If you’ve been selling online since before 2018 and haven’t done a full nexus review, there’s a real chance you have unregistered obligations sitting out there. The good news is that most states offer Voluntary Disclosure Agreements (VDAs). A way to come forward, limit your lookback period, and resolve past liability without the worst penalties. Acting proactively almost always produces a better outcome than waiting for a notice to arrive.
How HOST Helps
At Hands Off Sales Tax (HOST), we’ve been focused entirely on sales tax compliance since 1999. Long before Wayfair, and through every shift that followed it.
- Nexus Analysis — We review your sales data to map exactly where you’ve crossed economic or physical nexus thresholds.
- Sales Tax Registration — We handle permit applications in every required state, start to finish.
- Sales Tax Filings — Monthly, quarterly, or annual returns across all jurisdictions, including local and special district filings.
- VDA Support — If past exposure exists, we file voluntary disclosure agreements to limit lookback periods and reduce penalties.
- Audit Defense — When states come calling, we handle it.
- Free Sales Tax Software Review — Using TaxJar or Avalara?
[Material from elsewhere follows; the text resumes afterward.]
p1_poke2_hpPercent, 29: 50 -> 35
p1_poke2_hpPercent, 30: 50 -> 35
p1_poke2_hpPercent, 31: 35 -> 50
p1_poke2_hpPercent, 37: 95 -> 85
We audit your configuration to find costly errors before they become audit triggers.
Wayfair created obligations that don’t disappear on their own. Contact HOST today. You handle the sales, we handle the tax.
Frequently Asked Questions
Do marketplace facilitator laws mean I don’t have to worry about sales tax?
Partially. If you sell exclusively through Amazon, Etsy, eBay, or Walmart, those platforms handle collection and remittance in states with marketplace facilitator laws, which is now every state with a sales tax. But if you also sell through your own website, store inventory in Amazon FBA warehouses (which creates physical nexus), or operate across multiple channels, you likely have independent obligations no marketplace is covering. A Nexus Analysis will clarify where you stand.
What did South Dakota v. Wayfair decide?
The Supreme Court ruled on June 21, 2018, that states can require out-of-state sellers to collect sales tax based on economic activity alone, no physical presence required. It overturned Quill Corp. v. North Dakota (1992), which had shielded remote sellers from out-of-state collection obligations for 26 years.
What is economic nexus?
Economic nexus is a sales tax obligation triggered by reaching a state’s sales or transaction threshold regardless of physical presence. Most states use $100,000 in annual sales as their trigger. See HOST’s Economic Nexus by State Chart for every state’s current threshold.
Do I have to collect sales tax in every state?
Only in states where you’ve established nexus, economic or physical. A Nexus Analysis is the most reliable way to identify your exact obligations.
What if I’ve been selling past my nexus date without registering?
You likely owe back taxes, penalties, and interest. Many states offer Voluntary Disclosure Agreements that limit lookback periods and reduce penalties. The sooner you act, the better the outcome tends to be.
Has anything changed since the 2018 ruling?
Consistently, yes. At least 15 states dropped their 200-transaction threshold by July 1, 2025, and Missouri became the last state to implement economic nexus in January 2023. Track current thresholds on HOST’s Economic Nexus by State Chart.
Is physical nexus still relevant after Wayfair?
Completely. Wayfair added economic nexus, it didn’t replace physical. Employees, inventory, and property in a state create physical nexus from the first sale. HOST’s Nexus Analysis covers both.